POT 5-min time frame
POT 15-min time frame
As we rallied into a previous resistance level and a doji then reversal candle in the 5-min frame appeared, I sold my long position and shorted the IWM. The doji and reversal candles in the 5-min frame lead to a doji reversal on the 15-min frame. But by using the 5-min frame in conjunction with the 15-min frame I was able to get out of my position without having to wait for the full 15-min doji signal to complete.

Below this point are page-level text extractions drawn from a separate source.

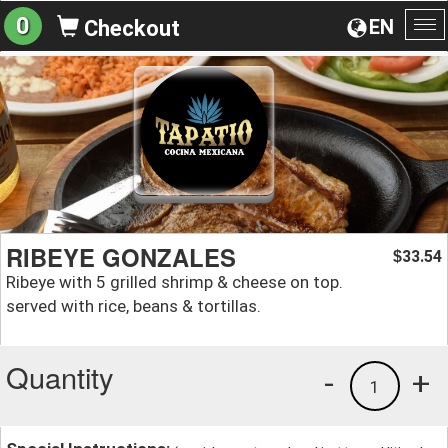
0
EN
Checkout
To
na
RIBEYE GONZALES
33.54
$
Ribeye with 5 grilled shrimp & cheese on top.
served with rice, beans & tortillas.
Quantity
-
+
1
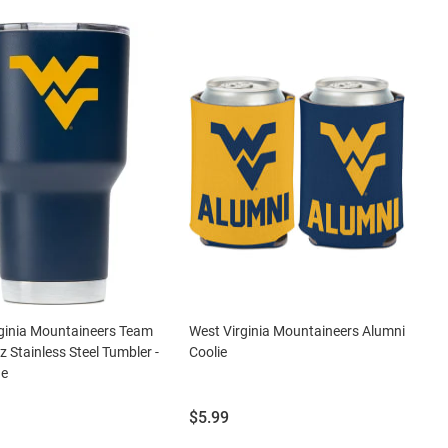
ginia Mountaineers Team
West Virginia Mountaineers Alumni
z Stainless Steel Tumbler -
Coolie
ue
Price:
$5.99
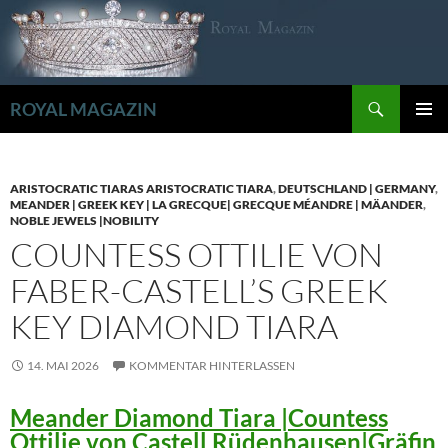
Zum
Inhalt
springen
Suchen
ROYAL MAGAZIN
PRIMÄR
MENÜ
ARISTOCRATIC TIARAS ARISTOCRATIC TIARA
,
DEUTSCHLAND | GERMANY
,
MEANDER | GREEK KEY | LA GRECQUE| GRECQUE MÉANDRE | MÄANDER
,
NOBLE JEWELS |NOBILITY
COUNTESS OTTILIE VON
FABER-CASTELL’S GREEK
KEY DIAMOND TIARA
14. MAI 2026
KOMMENTAR HINTERLASSEN
Meander Diamond Tiara |Countess
Ottilie von Castell Rüdenhausen|Gräfin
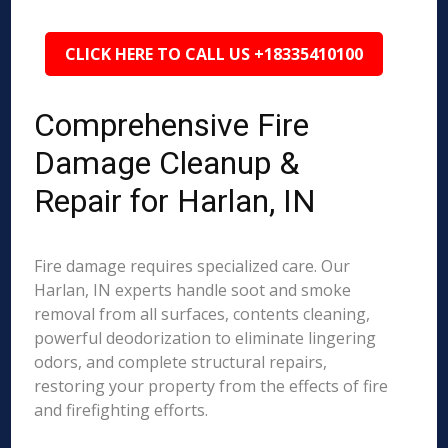
CLICK HERE TO CALL US +18335410100
Comprehensive Fire
Damage Cleanup &
Repair for Harlan, IN
Fire damage requires specialized care. Our
Harlan, IN experts handle soot and smoke
removal from all surfaces, contents cleaning,
powerful deodorization to eliminate lingering
odors, and complete structural repairs,
restoring your property from the effects of fire
and firefighting efforts.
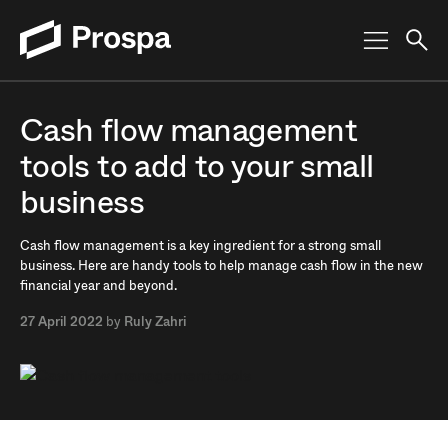
Main Navigation
Cash flow management
tools to add to your small
business
Cash flow management is a key ingredient for a strong small
business. Here are handy tools to help manage cash flow in the new
financial year and beyond.
27 April 2022
by
Ruly Zahri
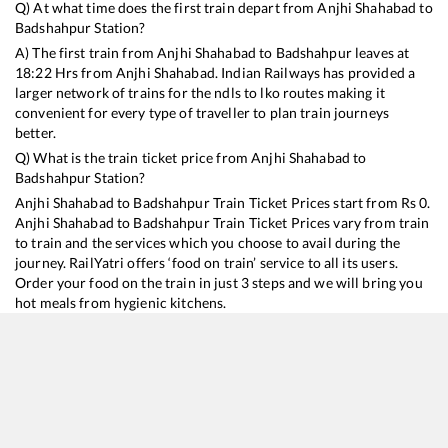
Q) At what time does the first train depart from
Anjhi Shahabad
to
Badshahpur
Station?
A) The first train from
Anjhi Shahabad
to
Badshahpur
leaves at
18:22
Hrs from
Anjhi Shahabad
. Indian Railways has provided a
larger network of trains for the ndls to lko routes making it
convenient for every type of traveller to plan train journeys
better.
Q) What is the train ticket price from
Anjhi Shahabad
to
Badshahpur
Station?
Anjhi Shahabad
to
Badshahpur
Train Ticket Prices start from Rs
0
.
Anjhi Shahabad
to
Badshahpur
Train Ticket Prices vary from train
to train and the services which you choose to avail during the
journey. RailYatri offers ‘food on train’ service to all its users.
Order your food on the train in just 3 steps and we will bring you
hot meals from hygienic kitchens.
Anjhi Shahabad
to
Badshahpur
Train Time Table
Train No./Name
Departure
Arrival
Train Status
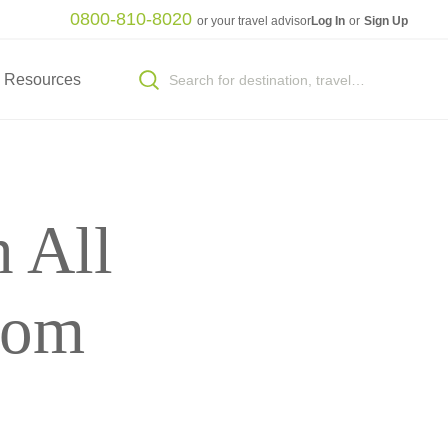
0800-810-8020
or your travel advisor
Log In
or
Sign Up
Resources
 All
rom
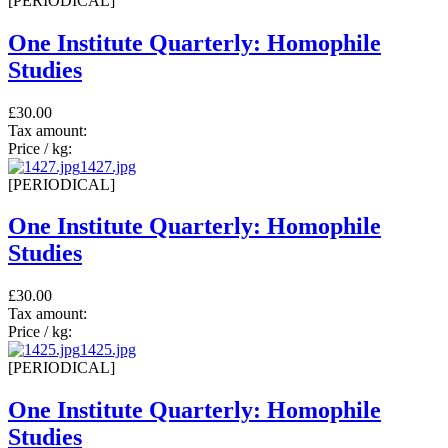
[PERIODICAL]
One Institute Quarterly: Homophile
Studies
£30.00
Tax amount:
Price / kg:
1427.jpg
[PERIODICAL]
One Institute Quarterly: Homophile
Studies
£30.00
Tax amount:
Price / kg:
1425.jpg
[PERIODICAL]
One Institute Quarterly: Homophile
Studies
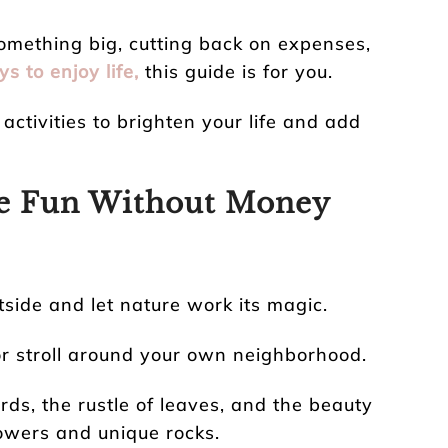
omething big, cutting back on expenses,
s to enjoy life,
this guide is for you.
activities to brighten your life and add
ve Fun Without Money
side and let nature work its magic.
 or stroll around your own neighborhood.
rds, the rustle of leaves, and the beauty
lowers and unique rocks.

This reversal that led to a selloff during the day was news driven. There was a bond auction that people were anticipating going into that doji reversal candle, and which after the news the market reversed and sold off. The market prices in news instantly, so those that follow charts and price action react to the news before than any media or analyst can.
THIRD & FINAL TRADE
As both the market and POT came down during the selloff, the market stalled just below the 930 support then started to move up. At the same time, POT found support at the uptrendline as drawn, also making a higher high. I went long POT here AFTER the reversal seemed to have begun. Again, because I got a good entry near the reversal point, I took a bigger position since my stop was very close.
POT 5-min time frame
POT 15-min time frame
With the confluences of market going up (most important, neve fight the market!!) and both market and POT finding support at a prior support level, the probabilities were good for a upside move. Watching other stocks and sectors, the upmove seemed strong so I did not sell my POT position as soon as it neared prior resistance. This was a lucky decision as we got the upside move and actually broke the daily double top (resistance level). When POT faded to the breakout line, forming either a flag or the “handle” of a “Cup & handle” I added a second LONG POT position. It as great able to find a clean pattern like that and buying into a low risk, high probability pattern. Finally, POT rallied into the close and I sold my POT longs at the close (since this was a day trade, must stick with discipline and not turn it into a swing trade. Also, POT nearing 120 resistance again.)
Note that I don’t usually take this many trades! Or catch as many turns as I did. That’s why it was such a feel-good day! As I explained before, if a setup only appears in one time frame but not any others, the trade might actually be dangerous so I might pass or play small on those setups. Only when multiple time frames align and multiple price levels, trendlines, or moving averages do the odds increase in your favor significantly.
Another important reason to use multiple time frames is: finding smooth air to fly in. Different time frames will have various degrees of chopiness, noise, and clean vs. messy patterns. If you can only use one time frame, you might get chopped up, spending a lot of emotional capital and comissions $’s trying trade patterns that don’t exist. Meanwhile, you look on a different time frame, and the patterns are clear as diamonds. For me, this day was trading more on the 5-min time frame whereas I usually prefer 15-min or higher because usually 5-min is too fast for me. But today the clear signals were on the 5-min charts so correctly noticing and capitalizing on that awareness helped made my day. As my mentor and good friend Quint Tatro of Tickerville.com has been expertly showing, the smooth air to fly in recently has been on the daily charts with small cap stocks. This is Quint’s specialty and he has the particular skills and experience to successfully trade this way, and I’m slowly learning by his side in tickerville.com.